> [Extracted records]
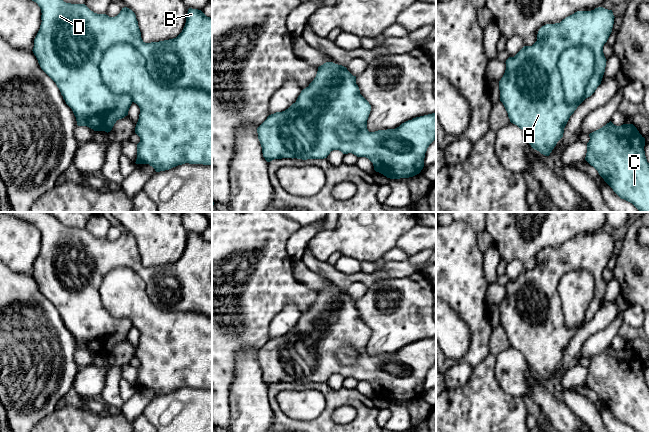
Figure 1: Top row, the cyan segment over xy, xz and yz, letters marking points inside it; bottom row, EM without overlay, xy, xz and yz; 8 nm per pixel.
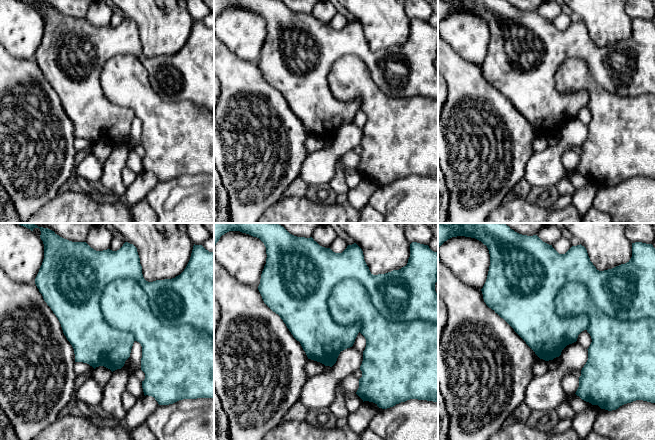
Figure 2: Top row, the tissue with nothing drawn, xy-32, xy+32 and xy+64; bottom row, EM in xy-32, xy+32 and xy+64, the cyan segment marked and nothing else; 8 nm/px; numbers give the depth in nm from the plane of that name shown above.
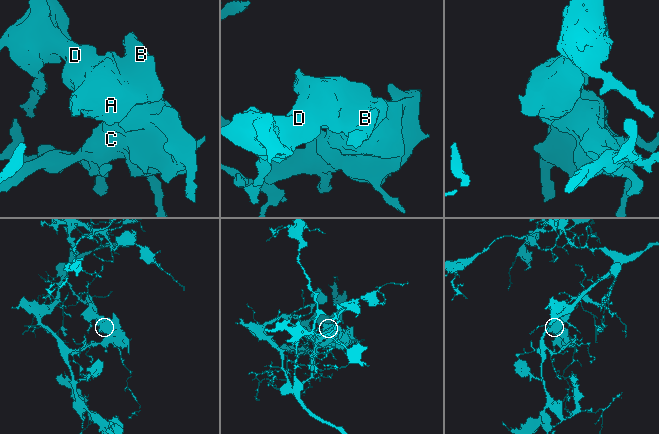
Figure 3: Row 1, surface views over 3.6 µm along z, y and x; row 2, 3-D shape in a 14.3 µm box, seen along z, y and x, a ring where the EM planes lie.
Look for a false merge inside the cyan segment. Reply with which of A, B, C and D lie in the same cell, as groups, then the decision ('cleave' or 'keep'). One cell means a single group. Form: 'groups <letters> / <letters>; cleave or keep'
groups A B C D; keep

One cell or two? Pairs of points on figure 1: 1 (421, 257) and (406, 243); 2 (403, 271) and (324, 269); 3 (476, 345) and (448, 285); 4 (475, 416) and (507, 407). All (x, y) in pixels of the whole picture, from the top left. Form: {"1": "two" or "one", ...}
{"1": "two", "2": "one", "3": "one", "4": "one"}

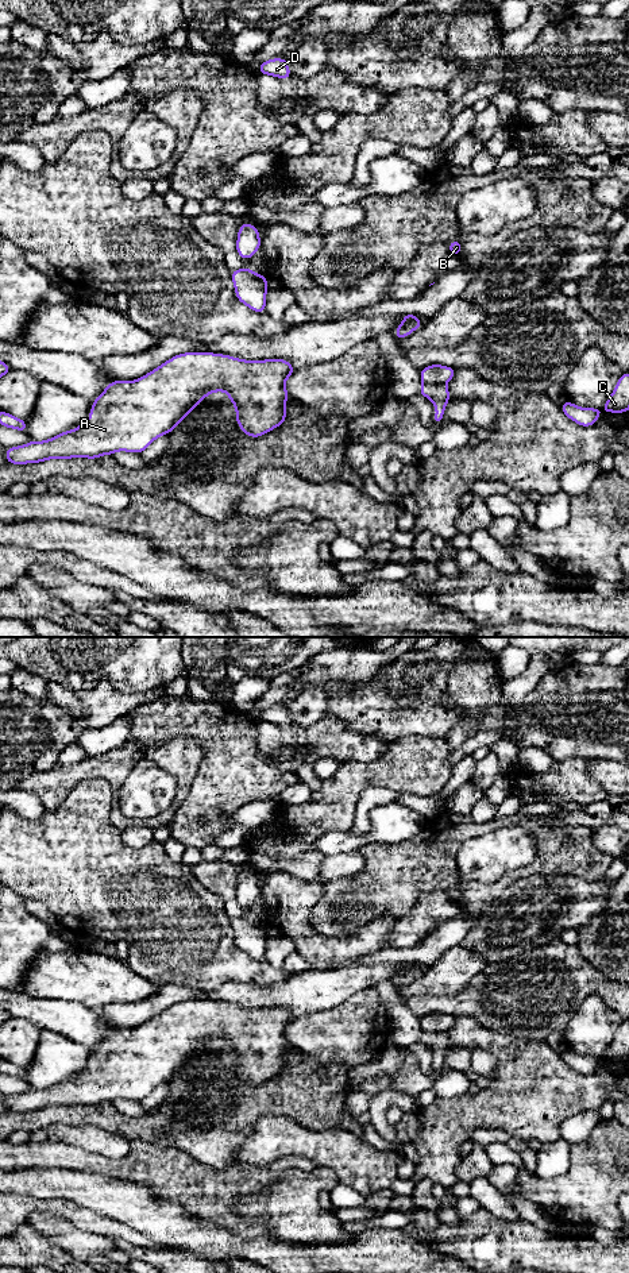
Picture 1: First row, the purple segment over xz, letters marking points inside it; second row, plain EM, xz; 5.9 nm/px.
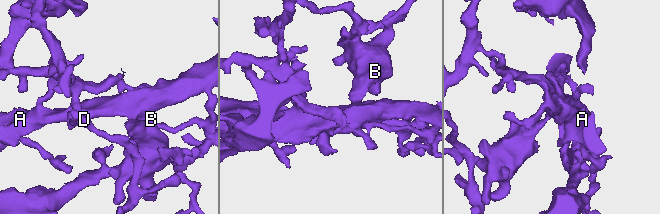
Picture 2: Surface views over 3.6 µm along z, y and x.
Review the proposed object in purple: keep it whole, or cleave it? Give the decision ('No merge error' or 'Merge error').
No merge error

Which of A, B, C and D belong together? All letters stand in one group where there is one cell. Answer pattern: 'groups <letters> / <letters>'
groups A B C D

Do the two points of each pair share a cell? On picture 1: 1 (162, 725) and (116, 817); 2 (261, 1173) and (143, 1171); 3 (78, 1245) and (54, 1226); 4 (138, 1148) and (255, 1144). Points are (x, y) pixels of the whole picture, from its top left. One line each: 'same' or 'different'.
1: different
2: same
3: same
4: different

> [Problem details]
All lines from the one with "Which of A, B, C and D belong" to the end of the records must be set down exactly. Skip every line before it.

> [Result below]
Which of A, B, C and D belong together? All letters stand in one group where there is one cell. Answer pattern: 'groups <letters> / <letters>'
groups A B C D

Do the two points of each pair share a cell? On picture 1: 1 (162, 725) and (116, 817); 2 (261, 1173) and (143, 1171); 3 (78, 1245) and (54, 1226); 4 (138, 1148) and (255, 1144). Points are (x, y) pixels of the whole picture, from its top left. One line each: 'same' or 'different'.
1: different
2: same
3: same
4: different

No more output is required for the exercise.